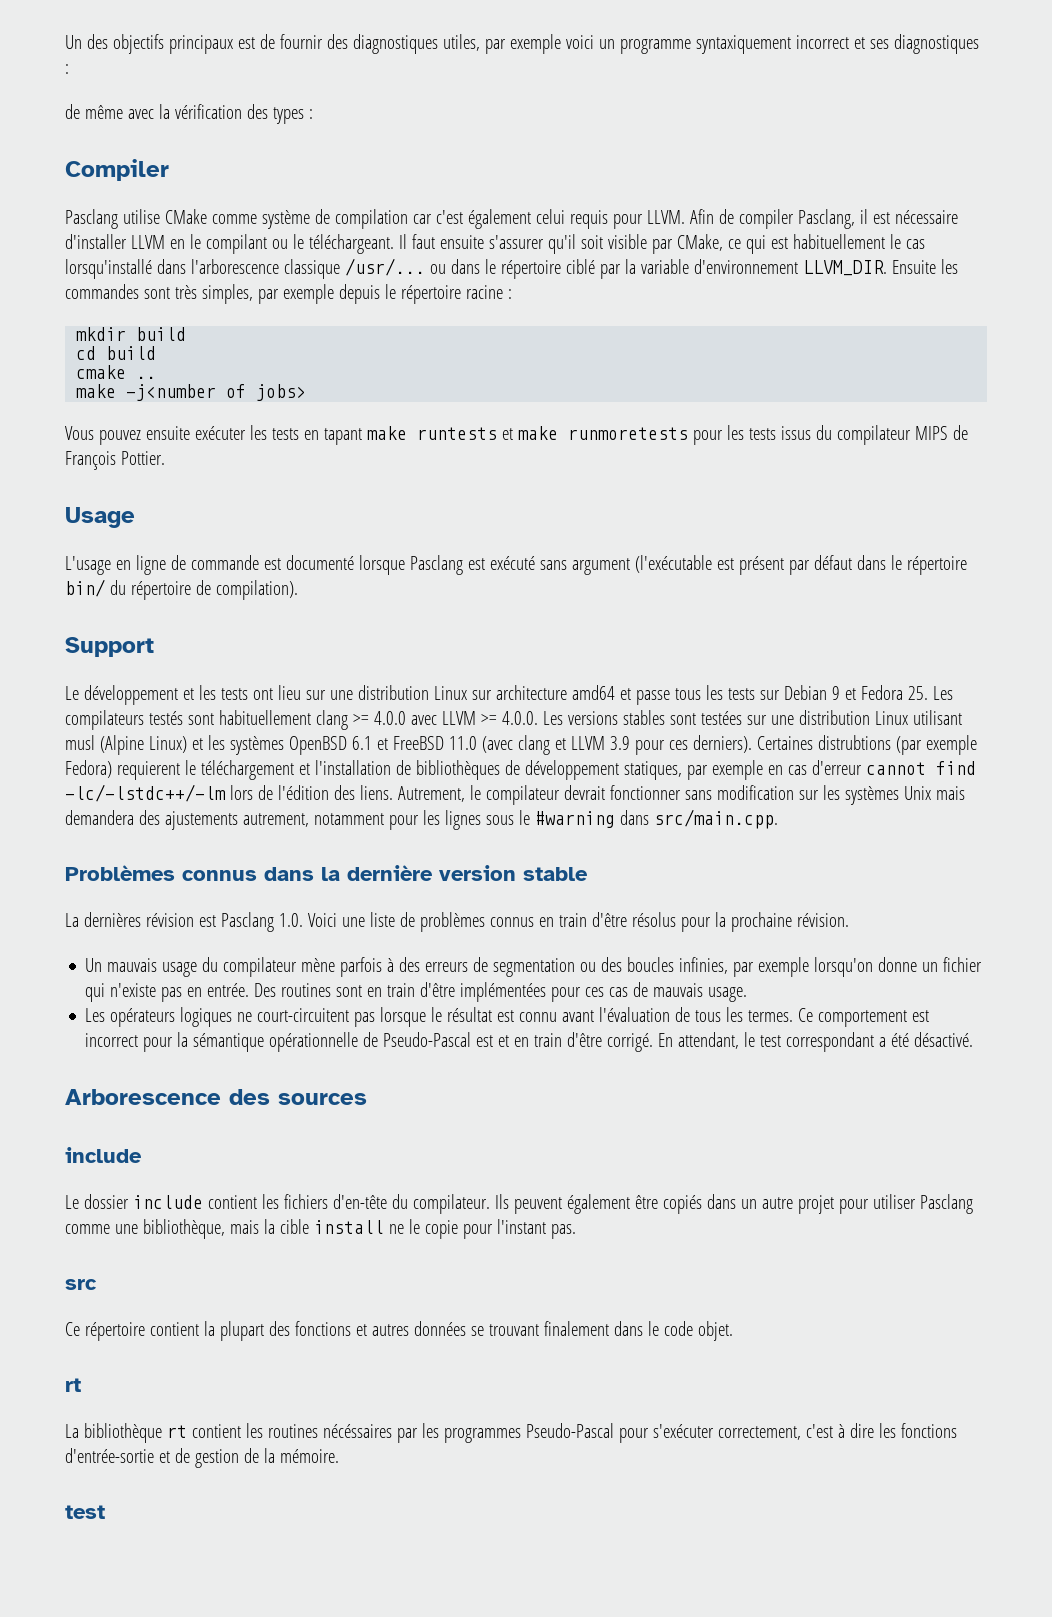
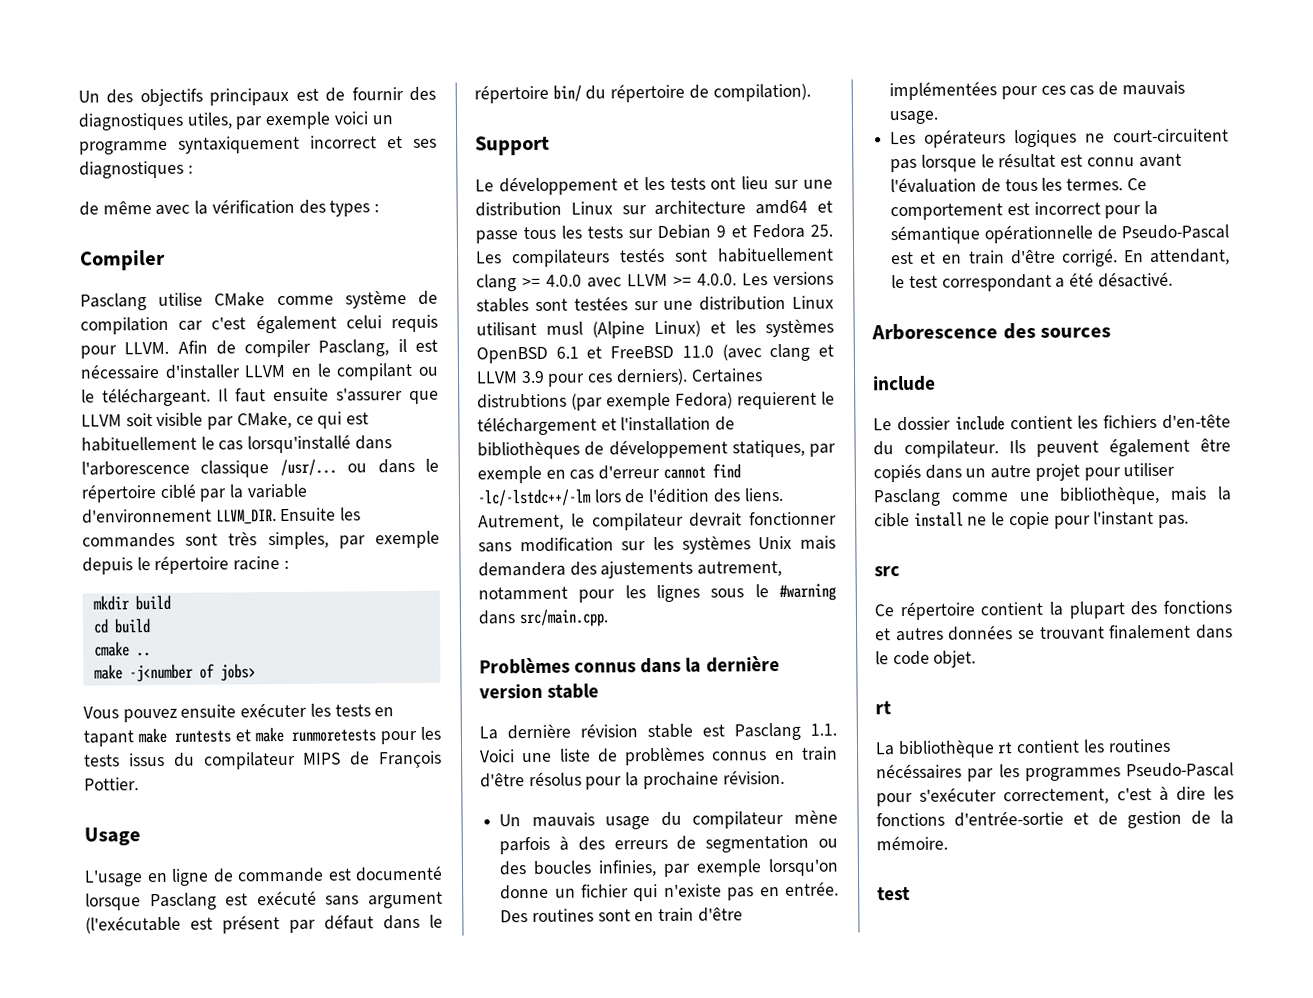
[547,234,576,254] qu'il -> [409,390,439,404] [81,414,122,427] que LLVM
[83,912,194,927] dernières révision -> [507,723,693,740] dernière révision stable
[278,913,303,927] 1.0. -> [810,723,837,736] 1.1.

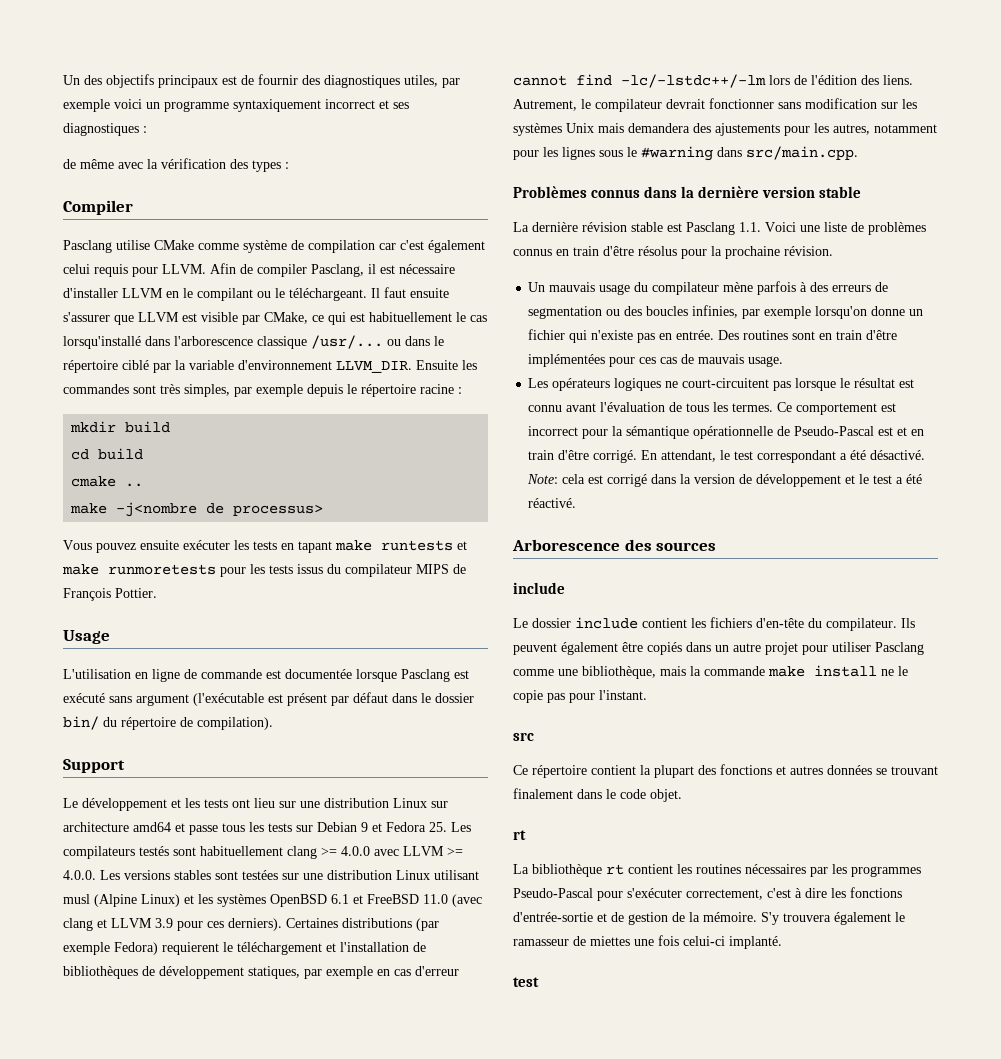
[125,413,153,427] soit -> [182,313,197,322] est
[128,663,256,683] -j<number of jobs> -> [116,502,324,517] -j<nombre de processus>
[84,870,143,887] L'usage -> [63,669,131,679] L'utilisation
[355,865,443,882] documenté -> [285,669,352,679] documentée
[474,84,549,104] répertoire -> [435,693,474,703] dossier
[477,393,567,409] distrubtions -> [342,918,412,928] distributions
[697,560,783,577] autrement, -> [784,123,870,136] pour les autres,
(1173, 279) none -> [527,474,923,487] [528,498,577,508] Note: cela est corrigé dans la version de développement et le test a été réactivé.
[874,512,910,528] cible -> [704,666,805,677] commande make
[1053,511,1190,529] pour l'instant pas. -> [547,690,647,703] pas pour l'instant.
[876,763,962,780] nécéssaires -> [745,864,806,874] nécessaires
(948, 843) none -> [761,912,905,925] [513,935,782,949] S'y trouvera également le ramasseur de miettes une fois celui-ci implanté.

WHAT NEEDS TO BE DONE — Output everything in the records above word for word, but not the pictures.

EXPECTED ANSWER —
[547,234,576,254] qu'il -> [409,390,439,404] [81,414,122,427] que LLVM
[83,912,194,927] dernières révision -> [507,723,693,740] dernière révision stable
[278,913,303,927] 1.0. -> [810,723,837,736] 1.1.

[125,413,153,427] soit -> [182,313,197,322] est
[128,663,256,683] -j<number of jobs> -> [116,502,324,517] -j<nombre de processus>
[84,870,143,887] L'usage -> [63,669,131,679] L'utilisation
[355,865,443,882] documenté -> [285,669,352,679] documentée
[474,84,549,104] répertoire -> [435,693,474,703] dossier
[477,393,567,409] distrubtions -> [342,918,412,928] distributions
[697,560,783,577] autrement, -> [784,123,870,136] pour les autres,
(1173, 279) none -> [527,474,923,487] [528,498,577,508] Note: cela est corrigé dans la version de développement et le test a été réactivé.
[874,512,910,528] cible -> [704,666,805,677] commande make
[1053,511,1190,529] pour l'instant pas. -> [547,690,647,703] pas pour l'instant.
[876,763,962,780] nécéssaires -> [745,864,806,874] nécessaires
(948, 843) none -> [761,912,905,925] [513,935,782,949] S'y trouvera également le ramasseur de miettes une fois celui-ci implanté.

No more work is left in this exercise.